* Information given *

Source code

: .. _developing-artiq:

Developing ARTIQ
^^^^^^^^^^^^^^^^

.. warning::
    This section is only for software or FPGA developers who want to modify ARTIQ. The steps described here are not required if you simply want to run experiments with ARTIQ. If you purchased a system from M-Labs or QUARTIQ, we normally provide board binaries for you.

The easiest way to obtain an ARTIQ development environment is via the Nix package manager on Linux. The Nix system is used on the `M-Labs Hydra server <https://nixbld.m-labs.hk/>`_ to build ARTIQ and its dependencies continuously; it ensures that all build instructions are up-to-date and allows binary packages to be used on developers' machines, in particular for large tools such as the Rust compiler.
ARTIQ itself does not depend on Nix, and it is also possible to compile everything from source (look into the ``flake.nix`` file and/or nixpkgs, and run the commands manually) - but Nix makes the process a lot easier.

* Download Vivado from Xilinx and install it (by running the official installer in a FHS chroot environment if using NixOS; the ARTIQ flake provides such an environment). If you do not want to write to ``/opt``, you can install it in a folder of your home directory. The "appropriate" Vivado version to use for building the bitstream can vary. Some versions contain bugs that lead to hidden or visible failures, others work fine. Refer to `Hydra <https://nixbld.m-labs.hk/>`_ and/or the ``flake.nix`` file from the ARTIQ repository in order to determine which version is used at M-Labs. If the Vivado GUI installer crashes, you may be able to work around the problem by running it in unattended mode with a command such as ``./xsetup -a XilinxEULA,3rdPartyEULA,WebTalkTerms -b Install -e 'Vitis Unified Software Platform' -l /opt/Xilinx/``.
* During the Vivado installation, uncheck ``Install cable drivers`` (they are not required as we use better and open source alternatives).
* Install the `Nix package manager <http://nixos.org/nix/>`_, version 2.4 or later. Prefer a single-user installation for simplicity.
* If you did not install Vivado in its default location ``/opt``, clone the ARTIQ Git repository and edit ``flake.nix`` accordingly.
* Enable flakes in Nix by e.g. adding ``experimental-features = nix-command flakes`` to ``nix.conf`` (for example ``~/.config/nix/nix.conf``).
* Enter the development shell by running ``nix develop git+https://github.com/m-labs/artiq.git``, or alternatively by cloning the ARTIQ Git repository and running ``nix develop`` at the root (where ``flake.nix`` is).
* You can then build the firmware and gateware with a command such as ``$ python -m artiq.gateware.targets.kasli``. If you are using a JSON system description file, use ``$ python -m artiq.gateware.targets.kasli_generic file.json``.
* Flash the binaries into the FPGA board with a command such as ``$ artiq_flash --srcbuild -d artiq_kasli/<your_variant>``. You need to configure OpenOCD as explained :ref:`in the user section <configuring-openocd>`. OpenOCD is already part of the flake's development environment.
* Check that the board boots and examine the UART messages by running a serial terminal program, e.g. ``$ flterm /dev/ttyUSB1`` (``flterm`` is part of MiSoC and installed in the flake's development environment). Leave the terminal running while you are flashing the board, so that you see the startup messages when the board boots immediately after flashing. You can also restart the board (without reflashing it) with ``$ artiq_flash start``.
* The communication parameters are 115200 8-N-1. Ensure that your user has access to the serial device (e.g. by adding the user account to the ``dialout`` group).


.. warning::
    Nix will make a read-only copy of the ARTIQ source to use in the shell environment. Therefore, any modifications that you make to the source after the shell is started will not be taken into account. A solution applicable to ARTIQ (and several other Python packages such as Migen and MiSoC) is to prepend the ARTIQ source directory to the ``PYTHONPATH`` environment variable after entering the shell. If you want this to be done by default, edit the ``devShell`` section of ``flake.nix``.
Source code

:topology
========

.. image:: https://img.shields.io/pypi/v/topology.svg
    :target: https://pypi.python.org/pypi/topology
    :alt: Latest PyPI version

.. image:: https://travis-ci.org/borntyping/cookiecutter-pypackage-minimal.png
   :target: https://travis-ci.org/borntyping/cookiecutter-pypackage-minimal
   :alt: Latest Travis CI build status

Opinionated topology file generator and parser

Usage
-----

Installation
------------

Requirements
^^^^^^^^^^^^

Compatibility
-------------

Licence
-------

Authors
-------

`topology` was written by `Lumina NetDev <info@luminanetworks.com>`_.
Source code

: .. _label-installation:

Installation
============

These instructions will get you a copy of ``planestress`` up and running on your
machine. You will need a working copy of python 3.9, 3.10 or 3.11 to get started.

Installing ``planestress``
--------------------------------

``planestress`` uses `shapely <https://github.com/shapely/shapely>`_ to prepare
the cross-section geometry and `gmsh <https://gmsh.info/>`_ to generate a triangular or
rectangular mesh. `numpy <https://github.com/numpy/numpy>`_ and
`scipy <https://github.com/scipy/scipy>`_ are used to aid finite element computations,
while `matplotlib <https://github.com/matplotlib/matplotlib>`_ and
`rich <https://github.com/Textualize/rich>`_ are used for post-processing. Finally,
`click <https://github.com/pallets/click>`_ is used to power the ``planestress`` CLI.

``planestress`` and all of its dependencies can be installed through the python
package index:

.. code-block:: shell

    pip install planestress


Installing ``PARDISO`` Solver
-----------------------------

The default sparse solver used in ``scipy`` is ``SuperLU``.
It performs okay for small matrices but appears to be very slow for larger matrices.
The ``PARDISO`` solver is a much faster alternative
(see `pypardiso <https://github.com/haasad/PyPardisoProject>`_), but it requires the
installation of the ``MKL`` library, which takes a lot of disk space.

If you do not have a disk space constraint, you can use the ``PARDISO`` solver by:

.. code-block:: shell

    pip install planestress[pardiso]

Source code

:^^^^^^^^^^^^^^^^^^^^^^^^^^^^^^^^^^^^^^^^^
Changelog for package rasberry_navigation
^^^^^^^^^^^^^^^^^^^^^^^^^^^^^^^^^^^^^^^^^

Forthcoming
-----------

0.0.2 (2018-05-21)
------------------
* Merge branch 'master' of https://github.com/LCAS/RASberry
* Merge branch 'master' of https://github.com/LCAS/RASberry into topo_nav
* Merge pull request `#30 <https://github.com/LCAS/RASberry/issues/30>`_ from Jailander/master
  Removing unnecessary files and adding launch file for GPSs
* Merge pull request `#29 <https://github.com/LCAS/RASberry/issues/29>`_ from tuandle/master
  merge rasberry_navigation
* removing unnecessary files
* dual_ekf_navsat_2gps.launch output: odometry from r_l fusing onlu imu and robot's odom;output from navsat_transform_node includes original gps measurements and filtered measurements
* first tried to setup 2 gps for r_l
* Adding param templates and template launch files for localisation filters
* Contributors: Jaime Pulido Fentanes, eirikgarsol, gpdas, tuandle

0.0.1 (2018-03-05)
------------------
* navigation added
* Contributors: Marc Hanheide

* What to do *
All entries above are to be reproduced exactly.

* Answer area *
Source code

: .. _developing-artiq:

Developing ARTIQ
^^^^^^^^^^^^^^^^

.. warning::
    This section is only for software or FPGA developers who want to modify ARTIQ. The steps described here are not required if you simply want to run experiments with ARTIQ. If you purchased a system from M-Labs or QUARTIQ, we normally provide board binaries for you.

The easiest way to obtain an ARTIQ development environment is via the Nix package manager on Linux. The Nix system is used on the `M-Labs Hydra server <https://nixbld.m-labs.hk/>`_ to build ARTIQ and its dependencies continuously; it ensures that all build instructions are up-to-date and allows binary packages to be used on developers' machines, in particular for large tools such as the Rust compiler.
ARTIQ itself does not depend on Nix, and it is also possible to compile everything from source (look into the ``flake.nix`` file and/or nixpkgs, and run the commands manually) - but Nix makes the process a lot easier.

* Download Vivado from Xilinx and install it (by running the official installer in a FHS chroot environment if using NixOS; the ARTIQ flake provides such an environment). If you do not want to write to ``/opt``, you can install it in a folder of your home directory. The "appropriate" Vivado version to use for building the bitstream can vary. Some versions contain bugs that lead to hidden or visible failures, others work fine. Refer to `Hydra <https://nixbld.m-labs.hk/>`_ and/or the ``flake.nix`` file from the ARTIQ repository in order to determine which version is used at M-Labs. If the Vivado GUI installer crashes, you may be able to work around the problem by running it in unattended mode with a command such as ``./xsetup -a XilinxEULA,3rdPartyEULA,WebTalkTerms -b Install -e 'Vitis Unified Software Platform' -l /opt/Xilinx/``.
* During the Vivado installation, uncheck ``Install cable drivers`` (they are not required as we use better and open source alternatives).
* Install the `Nix package manager <http://nixos.org/nix/>`_, version 2.4 or later. Prefer a single-user installation for simplicity.
* If you did not install Vivado in its default location ``/opt``, clone the ARTIQ Git repository and edit ``flake.nix`` accordingly.
* Enable flakes in Nix by e.g. adding ``experimental-features = nix-command flakes`` to ``nix.conf`` (for example ``~/.config/nix/nix.conf``).
* Enter the development shell by running ``nix develop git+https://github.com/m-labs/artiq.git``, or alternatively by cloning the ARTIQ Git repository and running ``nix develop`` at the root (where ``flake.nix`` is).
* You can then build the firmware and gateware with a command such as ``$ python -m artiq.gateware.targets.kasli``. If you are using a JSON system description file, use ``$ python -m artiq.gateware.targets.kasli_generic file.json``.
* Flash the binaries into the FPGA board with a command such as ``$ artiq_flash --srcbuild -d artiq_kasli/<your_variant>``. You need to configure OpenOCD as explained :ref:`in the user section <configuring-openocd>`. OpenOCD is already part of the flake's development environment.
* Check that the board boots and examine the UART messages by running a serial terminal program, e.g. ``$ flterm /dev/ttyUSB1`` (``flterm`` is part of MiSoC and installed in the flake's development environment). Leave the terminal running while you are flashing the board, so that you see the startup messages when the board boots immediately after flashing. You can also restart the board (without reflashing it) with ``$ artiq_flash start``.
* The communication parameters are 115200 8-N-1. Ensure that your user has access to the serial device (e.g. by adding the user account to the ``dialout`` group).


.. warning::
    Nix will make a read-only copy of the ARTIQ source to use in the shell environment. Therefore, any modifications that you make to the source after the shell is started will not be taken into account. A solution applicable to ARTIQ (and several other Python packages such as Migen and MiSoC) is to prepend the ARTIQ source directory to the ``PYTHONPATH`` environment variable after entering the shell. If you want this to be done by default, edit the ``devShell`` section of ``flake.nix``.
Source code

:topology
========

.. image:: https://img.shields.io/pypi/v/topology.svg
    :target: https://pypi.python.org/pypi/topology
    :alt: Latest PyPI version

.. image:: https://travis-ci.org/borntyping/cookiecutter-pypackage-minimal.png
   :target: https://travis-ci.org/borntyping/cookiecutter-pypackage-minimal
   :alt: Latest Travis CI build status

Opinionated topology file generator and parser

Usage
-----

Installation
------------

Requirements
^^^^^^^^^^^^

Compatibility
-------------

Licence
-------

Authors
-------

`topology` was written by `Lumina NetDev <info@luminanetworks.com>`_.
Source code

: .. _label-installation:

Installation
============

These instructions will get you a copy of ``planestress`` up and running on your
machine. You will need a working copy of python 3.9, 3.10 or 3.11 to get started.

Installing ``planestress``
--------------------------------

``planestress`` uses `shapely <https://github.com/shapely/shapely>`_ to prepare
the cross-section geometry and `gmsh <https://gmsh.info/>`_ to generate a triangular or
rectangular mesh. `numpy <https://github.com/numpy/numpy>`_ and
`scipy <https://github.com/scipy/scipy>`_ are used to aid finite element computations,
while `matplotlib <https://github.com/matplotlib/matplotlib>`_ and
`rich <https://github.com/Textualize/rich>`_ are used for post-processing. Finally,
`click <https://github.com/pallets/click>`_ is used to power the ``planestress`` CLI.

``planestress`` and all of its dependencies can be installed through the python
package index:

.. code-block:: shell

    pip install planestress


Installing ``PARDISO`` Solver
-----------------------------

The default sparse solver used in ``scipy`` is ``SuperLU``.
It performs okay for small matrices but appears to be very slow for larger matrices.
The ``PARDISO`` solver is a much faster alternative
(see `pypardiso <https://github.com/haasad/PyPardisoProject>`_), but it requires the
installation of the ``MKL`` library, which takes a lot of disk space.

If you do not have a disk space constraint, you can use the ``PARDISO`` solver by:

.. code-block:: shell

    pip install planestress[pardiso]

Source code

:^^^^^^^^^^^^^^^^^^^^^^^^^^^^^^^^^^^^^^^^^
Changelog for package rasberry_navigation
^^^^^^^^^^^^^^^^^^^^^^^^^^^^^^^^^^^^^^^^^

Forthcoming
-----------

0.0.2 (2018-05-21)
------------------
* Merge branch 'master' of https://github.com/LCAS/RASberry
* Merge branch 'master' of https://github.com/LCAS/RASberry into topo_nav
* Merge pull request `#30 <https://github.com/LCAS/RASberry/issues/30>`_ from Jailander/master
  Removing unnecessary files and adding launch file for GPSs
* Merge pull request `#29 <https://github.com/LCAS/RASberry/issues/29>`_ from tuandle/master
  merge rasberry_navigation
* removing unnecessary files
* dual_ekf_navsat_2gps.launch output: odometry from r_l fusing onlu imu and robot's odom;output from navsat_transform_node includes original gps measurements and filtered measurements
* first tried to setup 2 gps for r_l
* Adding param templates and template launch files for localisation filters
* Contributors: Jaime Pulido Fentanes, eirikgarsol, gpdas, tuandle

0.0.1 (2018-03-05)
------------------
* navigation added
* Contributors: Marc Hanheide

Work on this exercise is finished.